The Letter is addressed to a congregation where some members are contemplating a return to the local synagogue to escape pressure from outsiders. To discourage this, Hebrews presents a series of comparisons that highlight the superiority of what God has provided in His Son, “upon these last days,” all interspersed with warnings about the consequences of apostasy.

In the Son of God, the old and obsolete era of the Aaronic priesthood that amounted to “glimpses and shadows” of the coming “better things” has concluded, and the promised New Covenant is now underway - (Hebrews 1:1-4).


To return to the synagogue would mean once again practicing the rites of the Levitical system, including its animal sacrifices, and that is why the Letter spends considerable time demonstrating the superiority of the priesthood “after the order of Melchizedek” inaugurated by Jesus along with his one-time sacrifice.

The priestly service and animal sacrifices of the old order failed to cleanse the believer’s conscience of sin.
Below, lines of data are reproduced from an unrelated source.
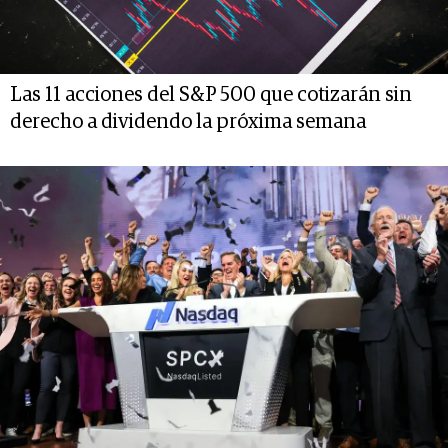
Las 11 acciones del S&P 500 que cotizarán sin
derecho a dividendo la próxima semana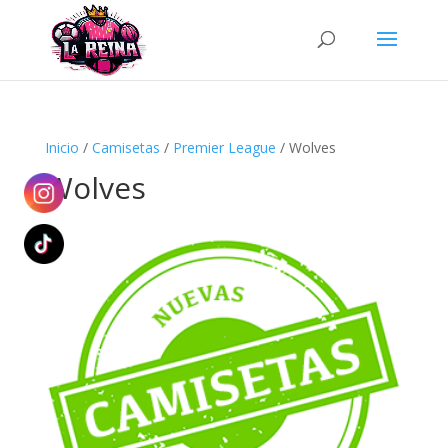
Búsqueda
de
productos
Inicio
/
Camisetas
/
Premier League
/ Wolves
Wolves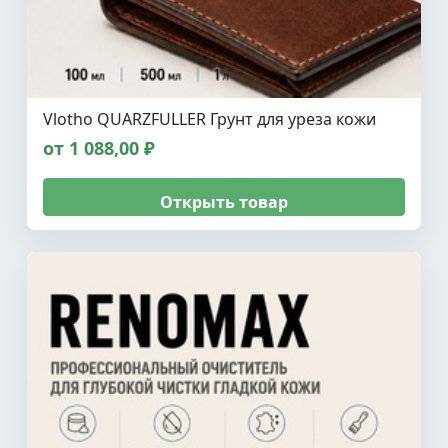
Vlotho QUARZFULLER Грунт для уреза кожи
от 1 088,00 ₽
Открыть товар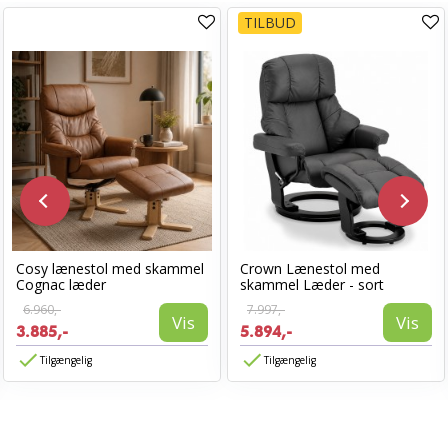
TILBUD
Cosy lænestol med skammel
Crown Lænestol med
Cognac læder
skammel Læder - sort
6.960,-
7.997,-
Vis
Vis
3.885,-
5.894,-
Tilgængelig
Tilgængelig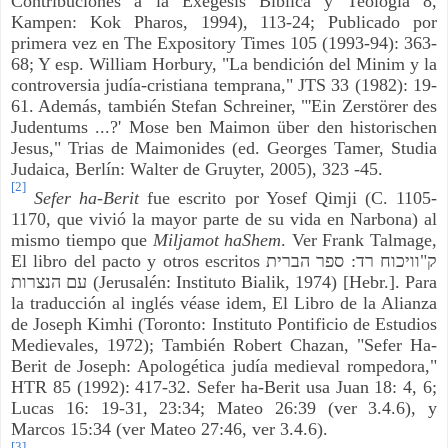
Contribuciones a la Exégesis Bíblica y Teología 8,
Kampen: Kok Pharos, 1994), 113-24; Publicado por
primera vez en The Expository Times 105 (1993-94): 363-
68; Y esp. William Horbury, "La bendición del Minim y la
controversia judía-cristiana temprana," JTS 33 (1982): 19-
61. Además, también Stefan Schreiner, "'Ein Zerstörer des
Judentums ...?' Mose ben Maimon über den historischen
Jesus," Trias de Maimonides (ed. Georges Tamer, Studia
Judaica, Berlín: Walter de Gruyter, 2005), 323 -45.
[2]
Sefer ha-Berit
fue escrito por Yosef Qimji (C. 1105-
1170, que vivió la mayor parte de su vida en Narbona) al
mismo tiempo que
Miljamot haShem
. Ver Frank Talmage,
El libro del pacto y otros escritos
ספר הברית
:
וויכוח רד
"
ק
עם הנצרות
(Jerusalén: Instituto Bialik, 1974) [Hebr.]. Para
la traducción al inglés véase idem, El Libro de la Alianza
de Joseph Kimhi (Toronto: Instituto Pontificio de Estudios
Medievales, 1972); También Robert Chazan, "Sefer Ha-
Berit de Joseph: Apologética judía medieval rompedora,"
HTR 85 (1992): 417-32. Sefer ha-Berit usa Juan 18: 4, 6;
Lucas 16: 19-31, 23:34; Mateo 26:39 (ver 3.4.6), y
Marcos 15:34 (ver Mateo 27:46, ver 3.4.6).
[3]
In contrast, having “achieved the purification of sin,” the new High Priest “sat down” forevermore in the presence of God where he now intercedes for his people. His victory ushered in the New Covenant That means the “former” one reached its termination point, and ONE ERA SUPERSEDED ANOTHER.
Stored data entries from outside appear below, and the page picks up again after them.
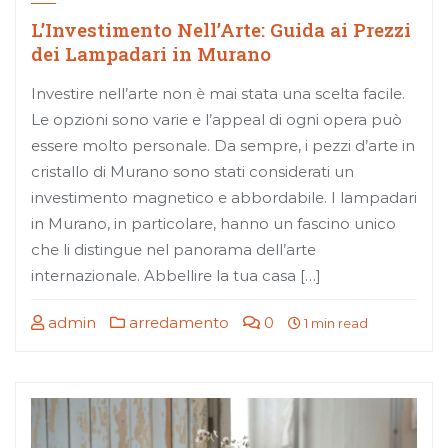
L’Investimento Nell’Arte: Guida ai Prezzi
dei Lampadari in Murano
Investire nell’arte non è mai stata una scelta facile.
Le opzioni sono varie e l’appeal di ogni opera può
essere molto personale. Da sempre, i pezzi d’arte in
cristallo di Murano sono stati considerati un
investimento magnetico e abbordabile. I lampadari
in Murano, in particolare, hanno un fascino unico
che li distingue nel panorama dell’arte
internazionale. Abbellire la tua casa […]
admin
arredamento
0
1 min read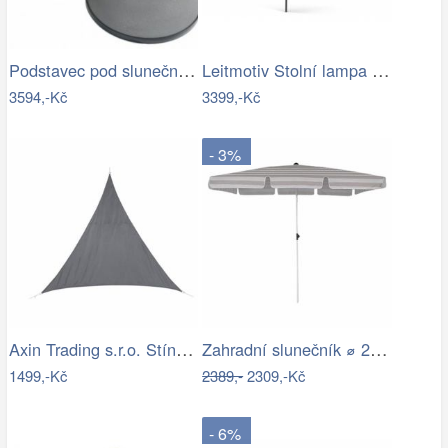
Podstavec pod slunečník BRAGGE 50 kg -…
Leitmotiv Stolní lampa ve tvaru hřibu…
3594,-Kč
3399,-Kč
- 3%
Axin Trading s.r.o. Stínící plachta…
Zahradní slunečník ⌀ 2,85 m světle…
1499,-Kč
2389,-
2309,-Kč
- 6%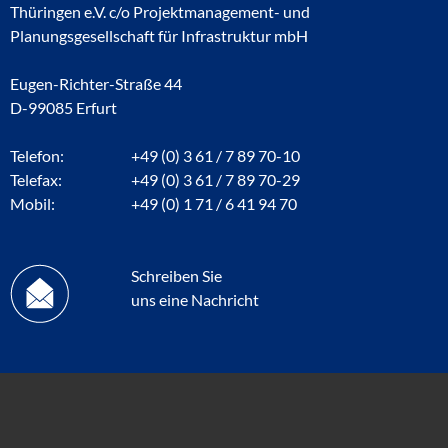
Thüringen e.V. c/o Projektmanagement- und
Planungsgesellschaft für Infrastruktur mbH
Eugen-Richter-Straße 44
D-99085 Erfurt
Telefon:
+49 (0) 3 61 / 7 89 70-10
Telefax:
+49 (0) 3 61 / 7 89 70-29
Mobil:
+49 (0) 1 71 / 6 41 94 70
Schreiben Sie
uns eine Nachricht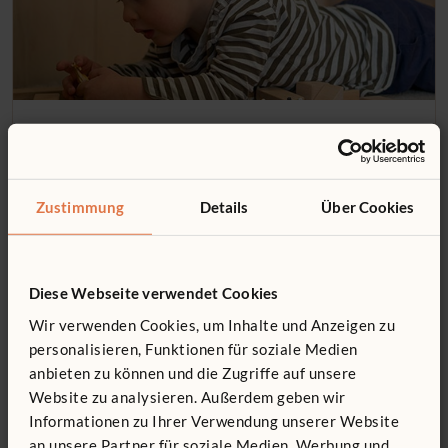
ARTIKEL
Freispiel zu Hause!
Im Moment, wo die COVID-19-Pandemie fast alle Bereiche
Zustimmung
Details
Über Cookies
unseres Lebens betrifft, befinden sich viele von uns in völlig
neuen Situationen. Da wir beispielsweise unsere Kinder nicht
in den Kindergarten schicken können, müssen wir sie jetzt zu…
Diese Webseite verwendet Cookies
Wir verwenden Cookies, um Inhalte und Anzeigen zu
personalisieren, Funktionen für soziale Medien
anbieten zu können und die Zugriffe auf unsere
Website zu analysieren. Außerdem geben wir
Informationen zu Ihrer Verwendung unserer Website
an unsere Partner für soziale Medien, Werbung und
Thus, the “Son” instituted what the old order represented but failed to achieve, indeed, what it was never capable of accomplishing in the first place due to human weakness and mortality.

  • (Hebrews 9:24-26) - For not into a holy place made by hand entered Christ, the counterpart of the real one, but into the heaven itself, now, to be manifested before the face of God in our behalf, nor yet that often he should be offering himself, just as the High-Priest enters into the holy place year by year with alien blood; else had it been necessary for him to suffer often from the foundation of the world. But now, ONCE FOR ALLUPON THE CONSUMMATION OF THE AGES, for a putting away of sin through his sacrifice, has he been manifested.”
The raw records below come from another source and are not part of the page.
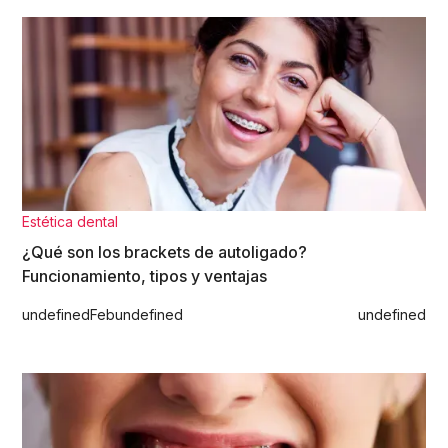
Estética dental
¿Qué son los brackets de autoligado?
Funcionamiento, tipos y ventajas
undefined
Feb
undefined
undefined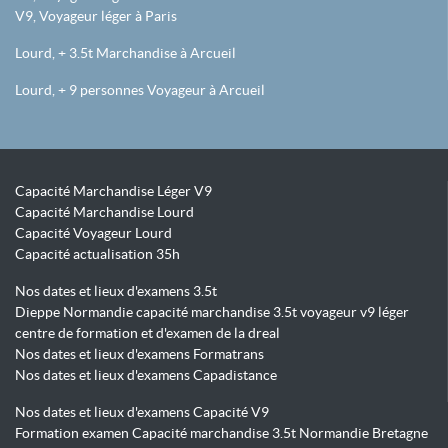
V9, Voyageur léger à Paris
Lourd, + 3.5t Marchandise à Arcueil
Lourd, + 9 personnes Voyageur à Arcueil
Capacité Marchandise Léger V9
Capacité Marchandise Lourd
Capacité Voyageur Lourd
Capacité actualisation 35h
Nos dates et lieux d'examens 3.5t
Dieppe Normandie capacité marchandise 3.5t voyageur v9 léger
centre de formation et d'examen de la dreal
Nos dates et lieux d'examens Formatrans
Nos dates et lieux d'examens Capadistance
Nos dates et lieux d'examens Capacité V9
Formation examen Capacité marchandise 3.5t Normandie Bretagne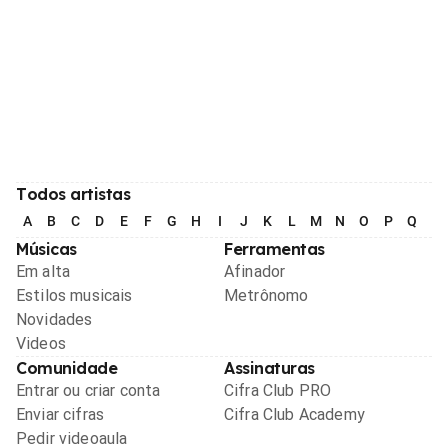
Todos artistas
A
B
C
D
E
F
G
H
I
J
K
L
M
N
O
P
Q
R
Músicas
Ferramentas
Em alta
Afinador
Estilos musicais
Metrônomo
Novidades
Videos
Comunidade
Assinaturas
Entrar ou criar conta
Cifra Club PRO
Enviar cifras
Cifra Club Academy
Pedir videoaula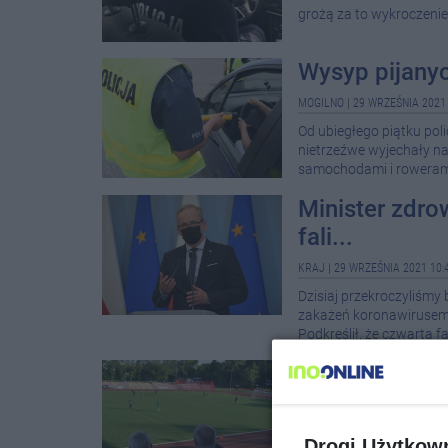
grożą za to wykroczenie
Wysyp pijany
MOGILNO
|
29 WRZEŚNIA 2021 
Od ubiegłego piątku poli
nietrzeźwe wyjechały na 
samochodami i rowerami.
Minister zdro
fali...
KRAJ
|
29 WRZEŚNIA 2021 10:
Dzisiaj przekroczyliśmy
zakażeń koronawirusem 
Podkreślił, że czwarta f
Eliminacyjne
INOWROCŁAW
|
29 WRZEŚNIA 
Nasze miasto po raz kol
Drogi Użytkow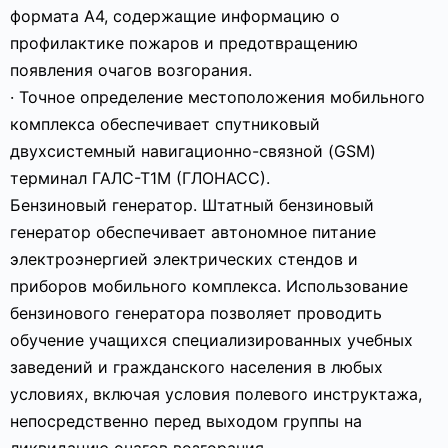
формата А4, содержащие информацию о
профилактике пожаров и предотвращению
появления очагов возгорания.
· Точное определение местоположения мобильного
комплекса обеспечивает спутниковый
двухсистемный навигационно-связной (GSM)
терминал ГАЛС-Т1М (ГЛОНАСС).
Бензиновый генератор. Штатный бензиновый
генератор обеспечивает автономное питание
электроэнергией электрических стендов и
приборов мобильного комплекса. Использование
бензинового генератора позволяет проводить
обучение учащихся специализированных учебных
заведений и гражданского населения в любых
условиях, включая условия полевого инструктажа,
непосредственно перед выходом группы на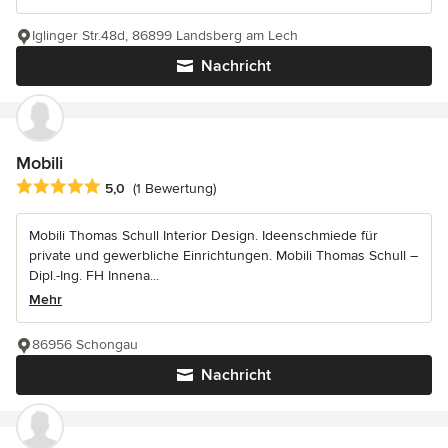
Iglinger Str.48d, 86899 Landsberg am Lech
Nachricht
Mobili
Durchschnittliche Bewertung: 5 von 5 Sternen
5,0
(1 Bewertung)
Mobili Thomas Schull Interior Design. Ideenschmiede für
private und gewerbliche Einrichtungen. Mobili Thomas Schull –
Dipl.-Ing. FH Innena...
Mehr
86956 Schongau
Nachricht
In the preceding passage, the Greek noun translated as “counterpart” more accurately means “antitype.” The Tabernacle was the “type” or model, but the heavenly sanctuary is the “antitype,” the reality itself. If “perfection through the Aaronic priesthood” ever was a real possibility, there would have been no need to install a new priesthood, one that is “according to the order of Melchizedek.”

The repeated animal sacrifices of the “former covenant” were only “shadows of the good things to come, but not the very image of the things.” They were incapable of “perfecting those who draw near” the altar. Moreover, the Letter links what the “Son” achieved in his one-time sacrifice to the “consummation of the ages.” In other words, “upon these last days” – (Hebrews 7:11-12).

In contrast to the Aaronic priests, the Son “offered one sacrifice for sins forever, and sat down on the right hand of God… For by one offering, he has perfected forever those who are sanctified.” Rather than another animal sacrifice, Jesus offered himself – (Hebrews 10:1-14).


The point of declaring that the Son “sat down on the right hand of God” is not to show that he now reigns supreme over the Cosmos, as true as that is, but that he is our “High Priest, the minister of the Sanctuary and of the True Tabernacle.”

The priests under the Levitical system served in a MAN-MADE TENT, one that was a mere “copy and shadow of the heavenly things.” But the Son now intercedes forevermore in the greater Tabernacle “PITCHED BY GOD” – (Hebrews 8:1-13).

As our High Priest, he mediates the “better covenant that has been enacted upon better promises.” By promising the “New Covenant” that does accomplish the forgiveness of sins and cleanses the conscience, the Scriptures declare that the first one is “old and becoming obsolete and near to vanishing away” - (Jeremiah 31:31-34, Hebrews 8:8-13).

Thus, with the advent of the “High Priest after the order of Melchizedek,” the time of the old priesthood with its extensive rituals and repeated animal sacrifices reached its intended conclusion. In Jesus, the new and final era of Salvation History has commenced - “Upon these last days.”